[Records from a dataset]
--------------------------------------------------

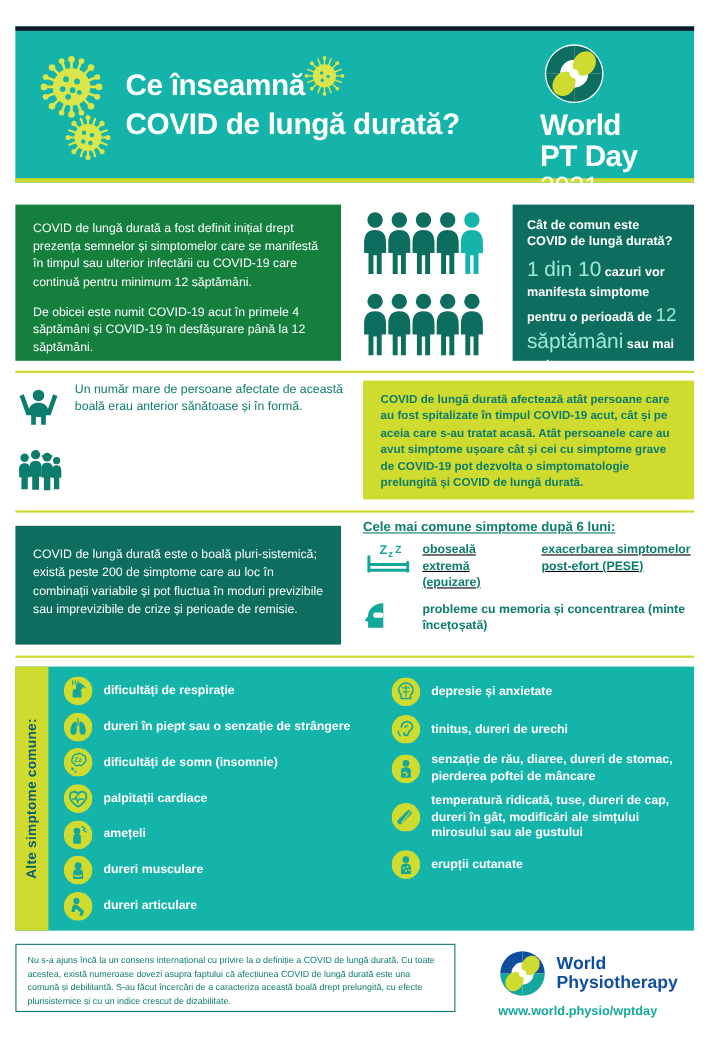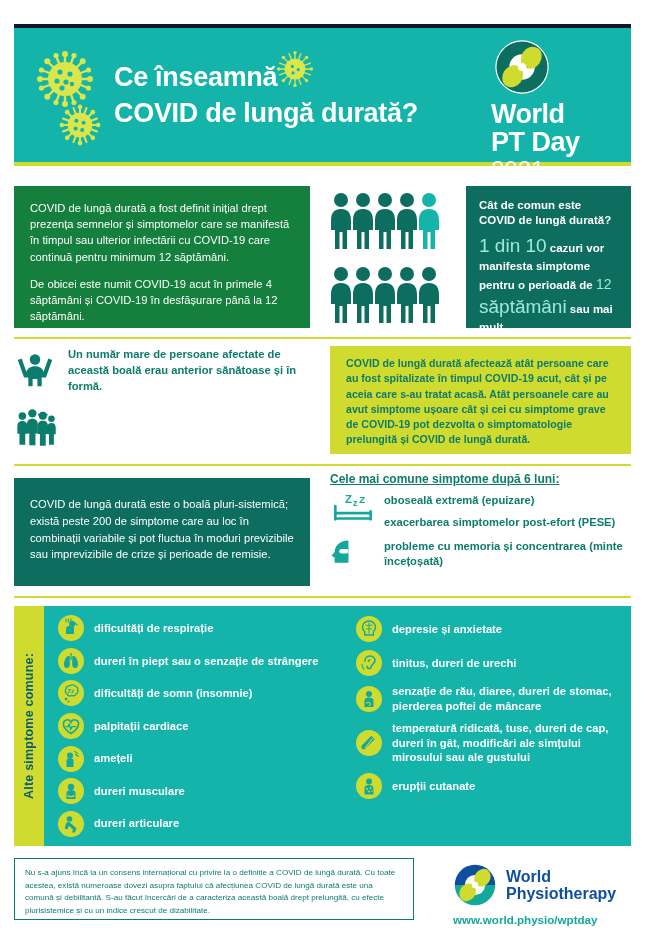--- a/index.html
+++ b/index.html
@@ -64,7 +64,7 @@
   .bc-head { font-size: 11.5px; font-weight: bold; line-height: 1.3; }
   .bc-body { margin-top: 5px; font-size: 11.5px; line-height: 1.38; font-weight:600;}
   .big { font-size: 19px; color: #9fe8d8; font-weight: 400; }
-  .big2 { font-size: 14px; color: #9fe8d8; font-weight: 400; }
+  .big2 { font-size: 17px; color: #9fe8d8; font-weight: 400; }
   .bigw { font-size: 19px; color: #9fe8d8; font-weight: 400; }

--------------------------------------------------

• Instructions for the task:
Could you repeat all of the entries exactly, without the pictures?

• Finished task:
--- a/index.html
+++ b/index.html
@@ -64,7 +64,7 @@
   .bc-head { font-size: 11.5px; font-weight: bold; line-height: 1.3; }
   .bc-body { margin-top: 5px; font-size: 11.5px; line-height: 1.38; font-weight:600;}
   .big { font-size: 19px; color: #9fe8d8; font-weight: 400; }
-  .big2 { font-size: 14px; color: #9fe8d8; font-weight: 400; }
+  .big2 { font-size: 17px; color: #9fe8d8; font-weight: 400; }
   .bigw { font-size: 19px; color: #9fe8d8; font-weight: 400; }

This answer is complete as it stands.